■ TASK ITEM ■
Your copy should start at the line with "## Main Screen and Add Screen Mockups" and end at the line with "3. Write a program" in the data below. Transcribe only those lines, exactly, pictures excluded.

■ EXERCISE DATA ■
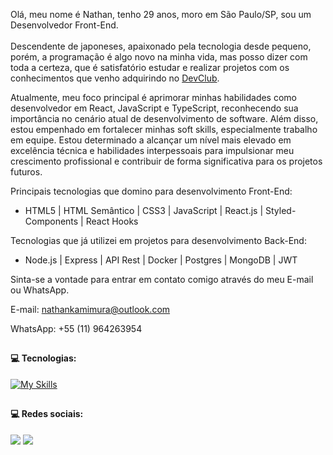 Olá, meu nome é Nathan, tenho 29 anos, moro em São Paulo/SP, sou um Desenvolvedor Front-End.
<br>
<br>
Descendente de japoneses, apaixonado pela tecnologia desde pequeno, porém, a programação é algo novo na minha vida, mas posso dizer com toda a certeza, que é satisfatório estudar e realizar projetos com os conhecimentos que venho adquirindo no <a href="https://rodolfomori.com.br/devclub" target="_blank">DevClub</a>.

Atualmente, meu foco principal é aprimorar minhas habilidades como desenvolvedor em React, JavaScript e TypeScript, reconhecendo sua importância no cenário atual de desenvolvimento de software. Além disso, estou empenhado em fortalecer minhas soft skills, especialmente trabalho em equipe. Estou determinado a alcançar um nível mais elevado em excelência técnica e habilidades interpessoais para impulsionar meu crescimento profissional e contribuir de forma significativa para os projetos futuros.

Principais tecnologias que domino para desenvolvimento Front-End:

<ul><li>HTML5 | HTML Semântico | CSS3 | JavaScript | React.js | Styled-Components | React Hooks</li></ul>

Tecnologias que já utilizei em projetos para desenvolvimento Back-End:

<ul><li>Node.js | Express | API Rest | Docker | Postgres | MongoDB | JWT</li></ul>

Sinta-se a vontade para entrar em contato comigo através do meu E-mail ou WhatsApp.

E-mail: nathankamimura@outlook.com

WhatsApp: +55 (11) 964263954

##

#### 💻 Tecnologias:
[![My Skills](https://skillicons.dev/icons?i=html,css,js,ts,nodejs,react,docker,postgres,mongodb,express)](https://skillicons.dev)

##

#### 💻 Redes sociais:
<a href="https://instagram.com/kamimurathan" target="_blank"><img src="https://img.icons8.com/ios/40/FFFFFF/instagram-new--v1.png" target="_blank"></a>
<a href="https://www.linkedin.com/in/nathan-kamimura/" target="_blank"><img src="https://img.icons8.com/ios-filled/40/FFFFFF/linkedin-circled--v1.png" target="_blank"></a>

##
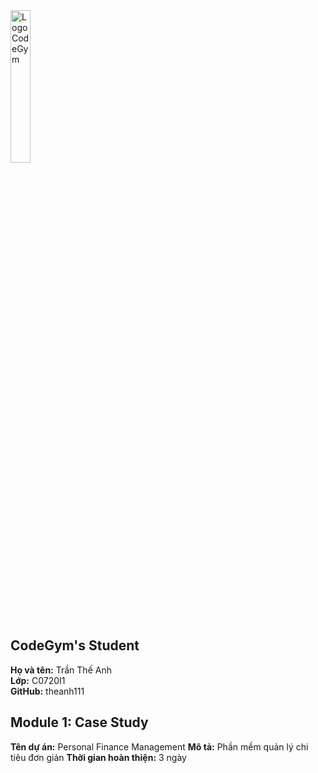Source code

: <img src="https://codegym.vn/wp-content/uploads/2017/03/CodeGym-3-02-copy.jpg" width=25% margin-left="auto" margin-right="auto" alt="LogoCodeGym">
<h2>CodeGym's Student</h2>
<b>Họ và tên:</b> Trần Thế Anh
<br>
<b>Lớp:</b> C0720I1
<br>
<b>GitHub:</b> theanh111
<br>
<h2>Module 1: Case Study</h2>
<b>Tên dự án:</b> Personal Finance Management
<b>Mô tả:</b> Phần mềm quản lý chi tiêu đơn giản
<b>Thời gian hoàn thiện:</b> 3 ngày
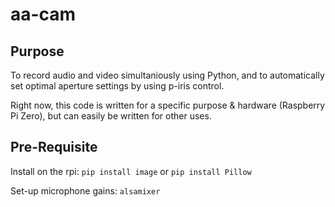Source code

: # aa-cam

## Purpose

To record audio and video simultaniously using Python, and to automatically set optimal aperture settings by using p-iris control.  

Right now, this code is written for a specific purpose & hardware (Raspberry Pi Zero), but can easily be written for other uses.

## Pre-Requisite

Install on the rpi:
`pip install image` or `pip install Pillow`

Set-up microphone gains:
`alsamixer`



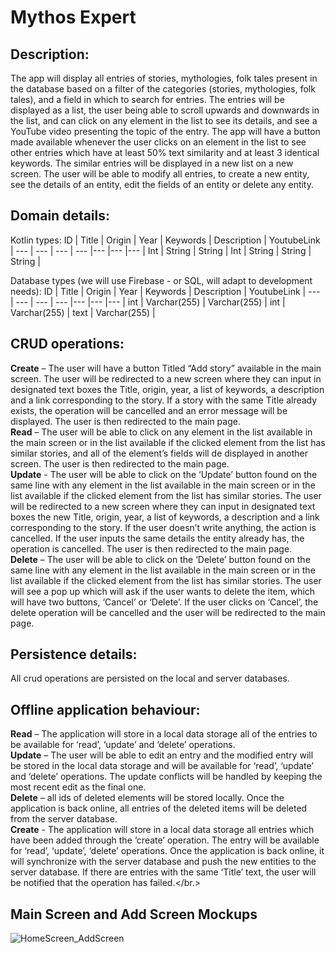 # Mythos Expert

## Description:
The app will display all entries of stories, mythologies, folk tales present in the database based on a filter of the categories (stories, mythologies, folk tales), and a field in which to search for entries. The entries will be displayed as a list, the user being able to scroll upwards and downwards in the list, and can click on any element in the list to see its details, and see a YouTube video presenting the topic of the entry. The app will have a button made available whenever the user clicks on an element in the list to see other entries which have at least 50% text similarity and at least 3 identical keywords. The similar entries will be displayed in a new list on a new screen. The user will be able to modify all entries, to create a new entity, see the details of an entity, edit the fields of an entity or delete any entity.

## Domain details:
Kotlin types: 
ID | Title | Origin | Year | Keywords | Description | YoutubeLink |
--- | --- | --- | --- |--- |--- |--- |
Int | String | String | Int | String | String | String |

Database types (we will use Firebase - or SQL, will adapt to development needs):
ID | Title | Origin | Year | Keywords | Description | YoutubeLink |
--- | --- | --- | --- |--- |--- |--- |
int | Varchar(255) | Varchar(255) | int | Varchar(255) | text | Varchar(255) |

## CRUD operations:
**Create** – The user will have a button Titled “Add story” available in the main screen. The user will be redirected to a new screen where they can input in designated text boxes the Title, origin, year, a list of keywords, a description and a link corresponding to the story. If a story with the same Title already exists, the operation will be cancelled and an error message will be displayed. The user is then redirected to the main page.</br>
**Read** – The user will be able to click on any element in the list available in the main screen or in the list available if the clicked element from the list has similar stories, and all of the element’s fields will de displayed in another screen. The user is then redirected to the main page.</br>
**Update** - The user will be able to click on the ‘Update’ button found on the same line with any element in the list available in the main screen or in the list available if the clicked element from the list has similar stories. The user will be redirected to a new screen where they can input in designated text boxes the new Title, origin, year, a list of keywords, a description and a link corresponding to the story. If the user doesn’t write anything, the action is cancelled. If the user inputs the same details the entity already has, the operation is cancelled. The user is then redirected to the main page.</br>
**Delete** – The user will be able to click on the ‘Delete’ button found on the same line with any element in the list available in the main screen or in the list available if the clicked element from the list has similar stories. The user will see a pop up which will ask if the user wants to delete the item, which will have two buttons, ‘Cancel’ or ‘Delete’. If the user clicks on ‘Cancel’, the delete operation will be cancelled and the user will be redirected to the main page.

## Persistence details:
All crud operations are persisted on the local and server databases.

## Offline application behaviour:
**Read** – The application will store in a local data storage all of the entries to be available for ‘read’, ‘update’ and ‘delete’ operations.</br>
**Update** – The user will be able to edit an entry and the modified entry will be stored in the local data storage and will be available for ‘read’, ‘update’ and ‘delete’ operations. The update conflicts will be handled by keeping the most recent edit as the final one.</br>
**Delete** – all ids of deleted elements will be stored locally. Once the application is back online, all entries of the deleted items will be deleted from the server database.</br>
**Create** - The application will store in a local data storage all entries which have been added through the ‘create’ operation. The entry will be available for ‘read’, ‘update’, ‘delete’ operations. Once the application is back online, it will synchronize with the server database and push the new entities to the server database. If there are entries with the same ‘Title’ text, the user will be notified that the operation has failed.</br.>

## Main Screen and Add Screen Mockups
![HomeScreen_AddScreen](https://github.com/user-attachments/assets/58bd7ef8-ad05-4377-8aae-69cf103494bb)
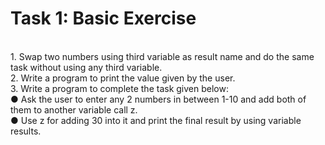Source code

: # Task 1: Basic Exercise
<br>
1. Swap two numbers using third variable as result name and do the same task without using any third variable.<br>
2. Write a program to print the value given by the user.<br>
3. Write a program to complete the task given below:<br>
  ● Ask the user to enter any 2 numbers in between 1-10 and add both of them to another variable call z.<br>
  ● Use z for adding 30 into it and print the final result by using variable results.<br>
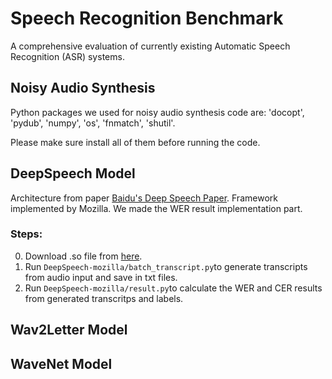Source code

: # Speech Recognition Benchmark

A comprehensive evaluation of currently existing Automatic Speech Recognition (ASR) systems.



## Noisy Audio Synthesis
Python packages we used for noisy audio synthesis code are: 'docopt', 'pydub', 'numpy', 'os', 'fnmatch', 'shutil'.

Please make sure install all of them before running the code. 


## DeepSpeech Model
Architecture from paper [Baidu's Deep Speech Paper](https://arxiv.org/abs/1412.5567). Framework implemented by Mozilla. We made the WER result implementation part.

### Steps:
0. Download .so file from [here](https://drive.google.com/file/d/1c2o3P9OY87S6vCpJO2KCKRQQAhOO_gHb/view?usp=sharing).
1. Run `DeepSpeech-mozilla/batch_transcript.py`to generate transcripts from audio input and save in  txt files.
2. Run `DeepSpeech-mozilla/result.py`to calculate the WER and CER results from generated transcritps and labels.


## Wav2Letter Model



## WaveNet Model
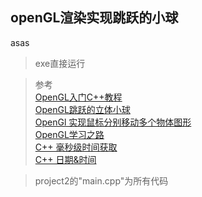 ## openGL渲染实现跳跃的小球
asas
> exe直接运行

> 参考  
  [OpenGL入门C++教程](https://wenku.baidu.com/view/23771cfc04a1b0717fd5dd9b.html)   
  [OpenGL跳跃的立体小球](https://www.cnblogs.com/OctoptusLian/p/7367349.html)  
  [OpenGl 实现鼠标分别移动多个物体图形](https://www.cnblogs.com/DOMLX/p/11620088.html)  
  [OpenGL学习之路](https://www.cnblogs.com/android-blogs/p/5454685.html)  
  [C++ 毫秒级时间获取](https://www.cnblogs.com/qingyuanjushi/p/5902681.html)  
  [C++ 日期&时间](https://www.runoob.com/cplusplus/cpp-date-time.html)  
  
 
> project2的"main.cpp"为所有代码

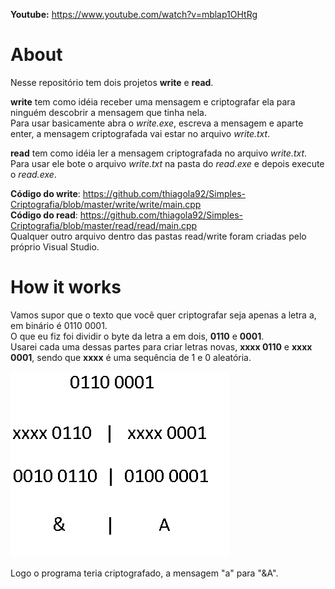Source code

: **Youtube:** https://www.youtube.com/watch?v=mblap1OHtRg

# About

Nesse repositório tem dois projetos **write** e **read**.  

**write** tem como idéia receber uma mensagem e criptografar ela para ninguém descobrir a mensagem que tinha nela.  
Para usar basicamente abra o *write.exe*, escreva a mensagem e aparte enter, a mensagem criptografada vai estar no arquivo *write.txt*.  

**read** tem como idéia ler a mensagem criptografada no arquivo *write.txt*.  
Para usar ele bote o arquivo *write.txt* na pasta do *read.exe* e depois execute o *read.exe*.  

**Código do write**: https://github.com/thiagola92/Simples-Criptografia/blob/master/write/write/main.cpp  
**Código do read**: https://github.com/thiagola92/Simples-Criptografia/blob/master/read/read/main.cpp  
Qualquer outro arquivo dentro das pastas read/write foram criadas pelo próprio Visual Studio.  

# How it works
Vamos supor que o texto que você quer criptografar seja apenas a letra a, em binário é 0110 0001.  
O que eu fiz foi dividir o byte da letra a em dois, **0110** e **0001**.  
Usarei cada uma dessas partes para criar letras novas, **xxxx 0110** e **xxxx 0001**, sendo que **xxxx** é uma sequência de 1 e 0 aleatória.  

![Exemplo](example.png)  

Logo o programa teria criptografado, a mensagem "a" para "&A".  
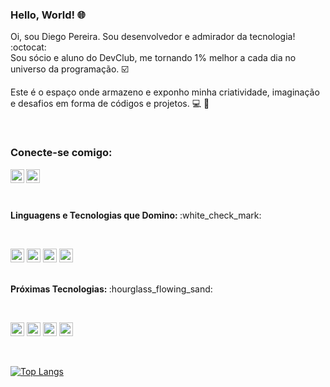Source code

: ### Hello, World! :globe_with_meridians:

Oi, sou Diego Pereira. Sou desenvolvedor e admirador da tecnologia! :octocat: <br>
Sou sócio e aluno do DevClub, me tornando 1% melhor a cada dia no universo da programação. :ballot_box_with_check:

Este é o espaço onde armazeno e exponho minha criatividade, imaginação e desafios em forma de códigos e projetos. :computer: :gem:


<br />

### Conecte-se comigo:

<p>
<a href="https://www.instagram.com/felipeapdiego" target="#">
<img align="left" alt="icone do instagram uma camera dentro de um quadrado" width="22px" src="https://cdn.jsdelivr.net/npm/simple-icons@v3/icons/instagram.svg" />
</a>
<a href="www.linkedin.com/in/pereira-diego-dev">
<img align="left" alt="LinkedIn" width="22px" src="https://cdn.jsdelivr.net/npm/simple-icons@v3/icons/linkedin.svg" />
</a>
</p>
<br />
<br />

<p align="left">
 <br />
 <b> Linguagens e Tecnologias que Domino: </b> :white_check_mark:
 </p>
<br />

<code><img height="22" src="https://img.shields.io/badge/JavaScript-323330?style=for-the-badge&logo=javascript&logoColor=F7DF1E"></code>
<code><img height="22" src="https://img.shields.io/badge/HTML5-E34F26?style=for-the-badge&logo=html5&logoColor=white"></code>
<code><img height="22" src="https://img.shields.io/badge/CSS3-1572B6?style=for-the-badge&logo=css3&logoColor=white"></code>
<code><img height="22" src="https://img.shields.io/badge/GIT-E44C30?style=for-the-badge&logo=git&logoColor=white"></code>

<p align="left">
 <br />
 <b> Próximas Tecnologias: </b> :hourglass_flowing_sand:
 </p>
<br />

<code><img height="22" src="https://img.shields.io/badge/Node.js-43853D?style=for-the-badge&logo=node.js&logoColor=white"></code>
<code><img height="22" src="https://img.shields.io/badge/React-20232A?style=for-the-badge&logo=react&logoColor=61DAFB"></code>
<code><img height="22" src="https://img.shields.io/badge/React_Native-20232A?style=for-the-badge&logo=react&logoColor=61DAFB"></code>
<code><img height="22" src="https://img.shields.io/badge/TypeScript-007ACC?style=for-the-badge&logo=typescript&logoColor=white"></code>

<br />

[![Top Langs](https://github-readme-stats.vercel.app/api/top-langs/?username=diegofelipeap&layout=compact&show_icons=true&theme=buefy)](https://github.com/anuraghazra/github-readme-stats)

■ EXERCISE SOLUTION ■
## Main Screen and Add Screen Mockups
![HomeScreen_AddScreen](https://github.com/user-attachments/assets/58bd7ef8-ad05-4377-8aae-69cf103494bb)
Source code

: # Task 1: Basic Exercise
<br>
1. Swap two numbers using third variable as result name and do the same task without using any third variable.<br>
2. Write a program to print the value given by the user.<br>
3. Write a program to complete the task given below:<br>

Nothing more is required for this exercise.